Doing the right thing is not always the popular decision and rarely is it the easy one.  All too often people cave, bury their heads in the sand, and take the easy route out rather than confront the real problem head on.  Unfortunately I witness this every day.  Sometimes the wrongs take the form of what could be perceived as smaller (in)actions; it is the kids at the playground picking on the smaller and more vulnerable children or it is the old man in the grocery store pushing his way to the head of the checkout line.  Other times they are actions that take on a larger meaning. It is the cheating spouse who evicts his wife from their own home and it is the drug dealer selling his product on the street corner.  And it isn't always individuals.  It is companies big and small that don't pay their employees a fair wage, that deny safe working conditions, and stop making deposits into counted upon retirement funds.  And then there is the biggest granddaddy of them all; national governments that bully, bribe, and corrupt their way to making their leaders rich while their people suffer.  

In so many cases it is simply easier to look the other way.  Not addressing the bullying on the playground is easier that taking a personal stake in helping to raise our next generation.  After all, in today's world, it takes a village to raise a child and it should be every one's responsibility to keep all of our children safe. Allowing people to push their way to the head of the checkout line probably seems minor but where does this pushing behavior stop?  When they speed through traffic, double and triple park, or run the red light because they don't thinking the laws apply to them?  We are all busy and often in a rush but the line must be drawn somewhere.  Not obeying, and enforcing the laws, endangers us all.

It is so easy to assume the actions of the adulterers, abusers, and drug pushers have no impact on our own personal lives.  If we blame the victims, decide it is a personal issue, or not our problem we can look the other way with a relatively clear conscience. Yes? Maybe?  No?  We can ignore or simply chose not to think about it.  Large retail discount stores that sell their imported goods for mere pennies must be making a profit.  Isn't it easier to not think about the source of these items and reap the substantial discounts than wonder about the people toiling away assembling these goods?  Corruption at all levels occurs when people put themselves ahead of the cause they are supposed to be serving.  Rather that work to fight the wrongs it is all too often easier (and maybe safer?) to join the wrong doing than it is to take a stand against it.  What does this say about our society?

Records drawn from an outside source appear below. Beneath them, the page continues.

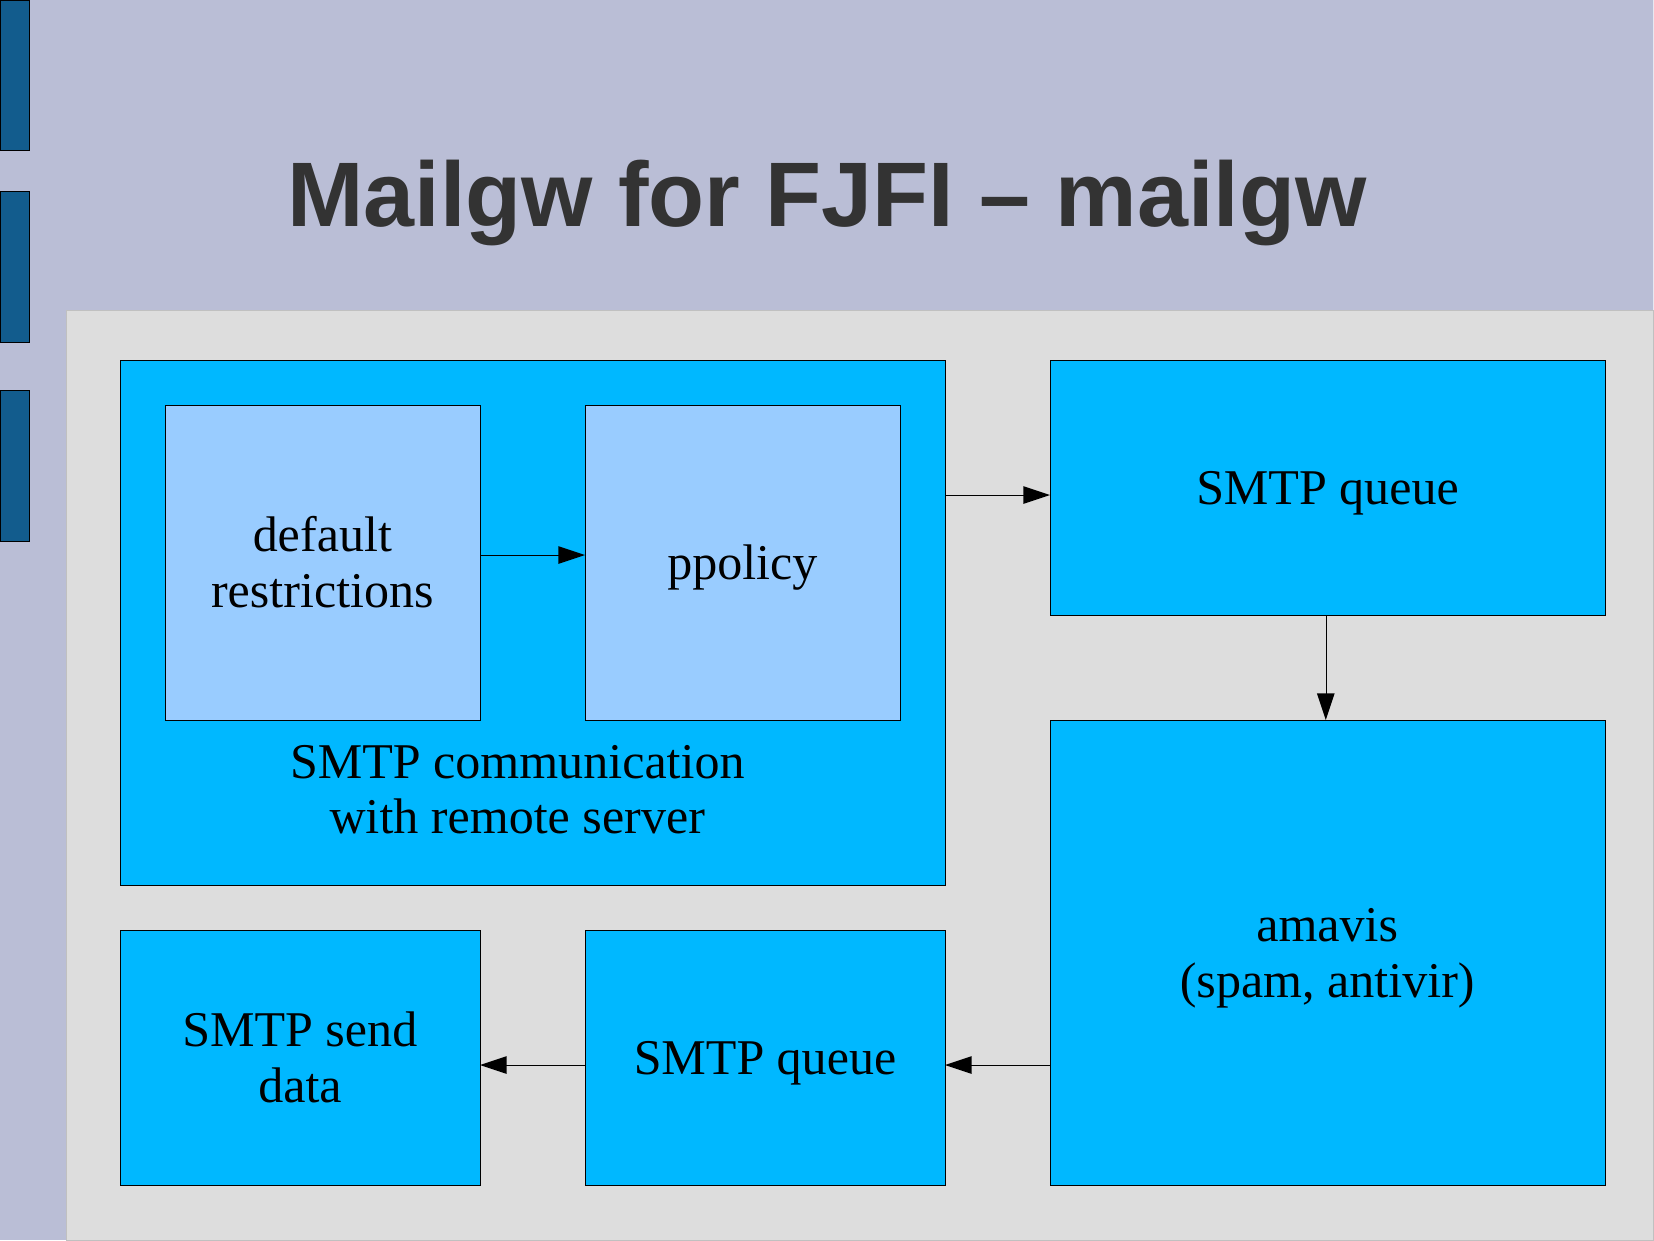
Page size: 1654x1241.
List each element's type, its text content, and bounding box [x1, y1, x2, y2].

text_box SMTP communication with remote server [165, 733, 871, 856]
text_box SMTP queue [585, 930, 946, 1186]
text_box [120, 360, 946, 886]
text_box SMTP send data [120, 930, 481, 1186]
text_box ppolicy [585, 405, 901, 721]
title Mailgw for FJFI – mailgw [121, 91, 1534, 299]
text_box SMTP queue [1050, 360, 1606, 616]
text_box amavis (spam, antivir) [1050, 720, 1606, 1186]
text_box default restrictions [165, 405, 481, 721]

Does the bully on the playground grow up to be the adult who runs the red lights, takes advantages of his employees and bribes his way into power?  Maybe or maybe not but I doubt adults wake up one day and suddenly display all these bad (and illegal) behaviors.   Behaviors are learned and perpetuated and as citizens of the world, eventually they will affect us at some level.  So where does it end?  If each and every one of us would simply decide to not look the other way, to address the problems as we see them, and confront the wrongs we see, I think we would all be better off as individuals, as society, and as a world.